Republican Sen. Dan Coats called Paul’s characterization of the program “a blatant misrepresentation,” and noted the bind that the need for secrecy puts on the NSA’s ability to defend itself.

“When descriptions of policies that are implemented in terms of providing for intelligence-gathering and necessary response to prevent terrorist attacks, that information is classified,” he said Tuesday on the Senate floor. “And so when we see that the program is being misrepresented and described as something that it isn’t, we [members of the Intelligence Committee] don’t have the ability to respond.”

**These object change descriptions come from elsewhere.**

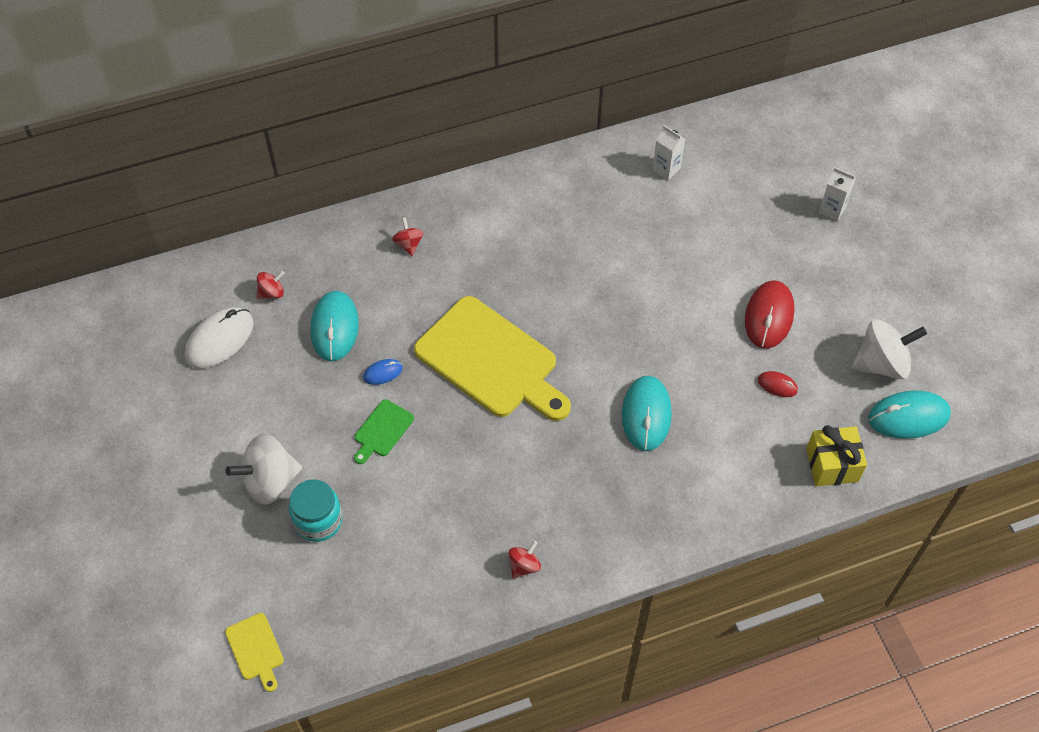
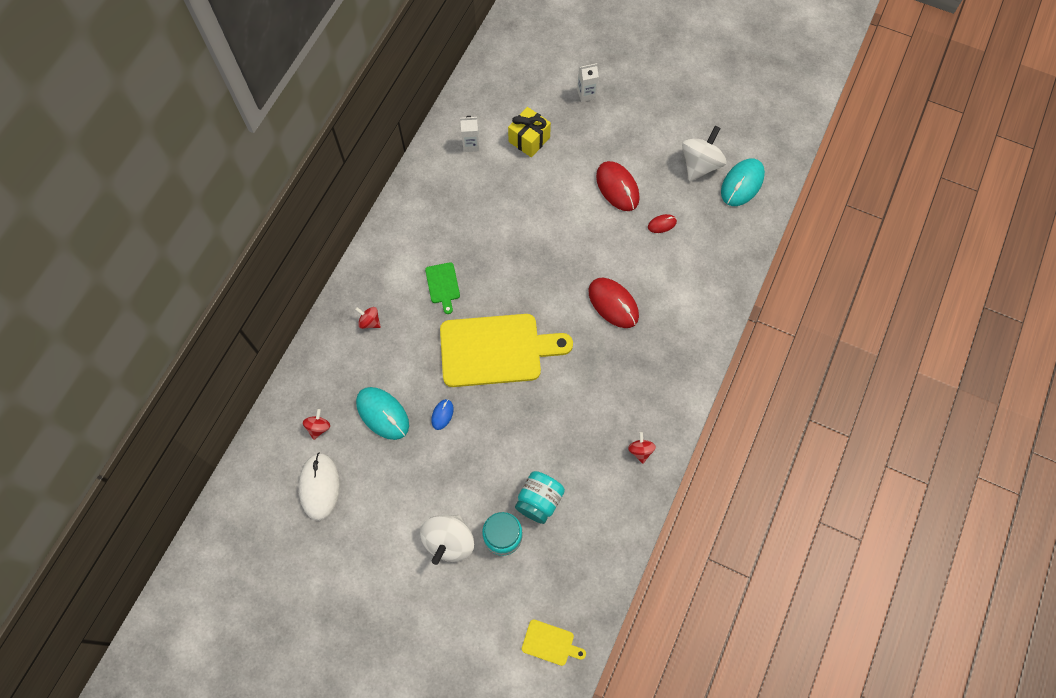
camera: 45 degrees left, 10 degrees up
green cutting board [354,399,414,464] -> green cutting board moved to [425,262,460,314]
turquoise mouse [622,376,672,451] -> red mouse [588,278,639,328]
yellow gift [806,425,867,486] -> yellow gift moved to [508,107,551,157]
none -> turquoise jar [515,471,565,524]

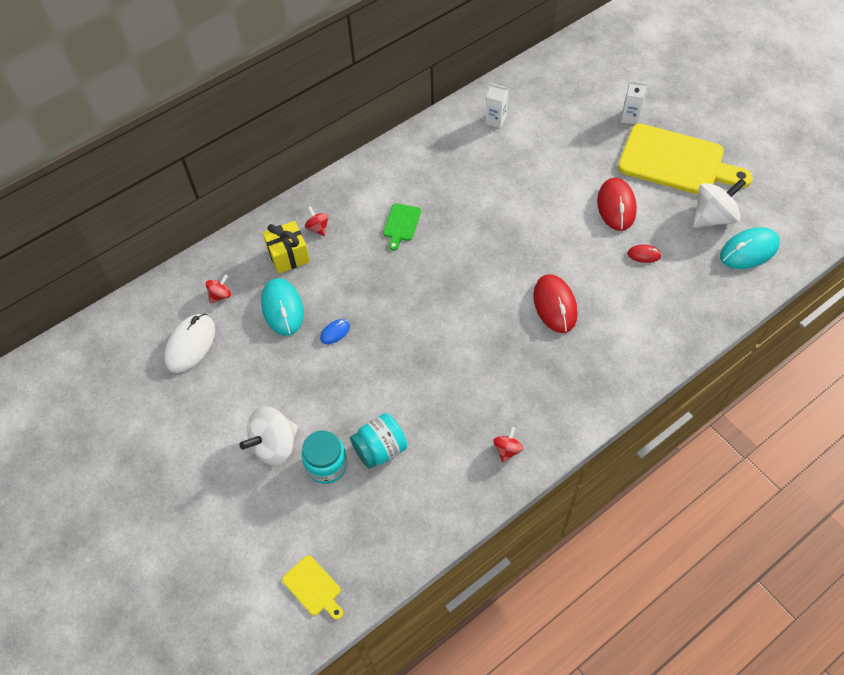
camera: 30 degrees right, 10 degrees down
yellow cutting board [440,314,573,387] -> yellow cutting board moved to [618,124,753,195]
yellow gift [508,107,551,157] -> yellow gift moved to [263,221,310,274]

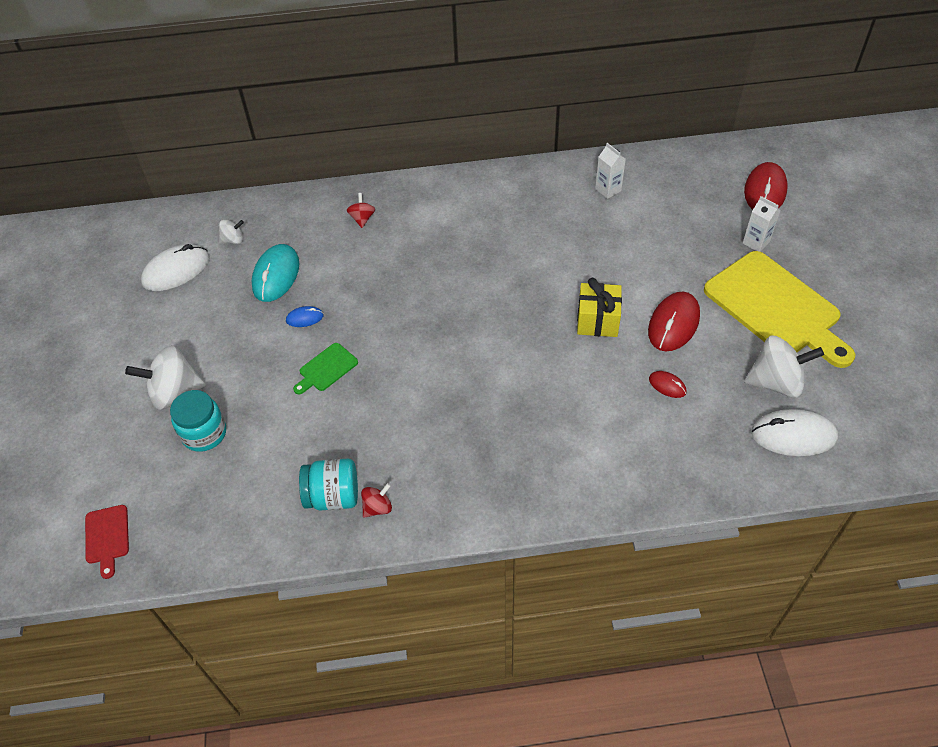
camera: 30 degrees right, 5 degrees down
red spinning top [206,275,231,303] -> white spinning top [219,220,244,244]
yellow gift [263,221,310,274] -> yellow gift moved to [577,278,622,337]
yellow cutting board [282,555,343,620] -> red cutting board [85,505,129,579]
turquoise jar [350,413,407,469] -> turquoise jar moved to [299,459,358,511]
green cutting board [383,203,421,251] -> green cutting board moved to [293,343,358,394]
red mouse [533,275,578,333] -> red mouse moved to [744,162,788,210]
turquoise mouse [720,227,780,269] -> white mouse [751,409,838,456]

“Everything that is being said and done is listened to by the terrorist groups, and they will make behavioral changes — they will make changes in terms of how they communicate,” he added. “So the program is being compromised by the very fact that we’ve had to come on the floor and publicly address it and release information as to what it is, to help assure the American people that, in fact, what has been said about the program is simply false.”

If Congress passes the USA Freedom Act, which is likely, the NSA would have to rely on the phone companies to keep the data, and get permission to access that data on a case by case basis. The House passed the Freedom Act overwhelmingly, and the Senate is set to vote on it Tuesday.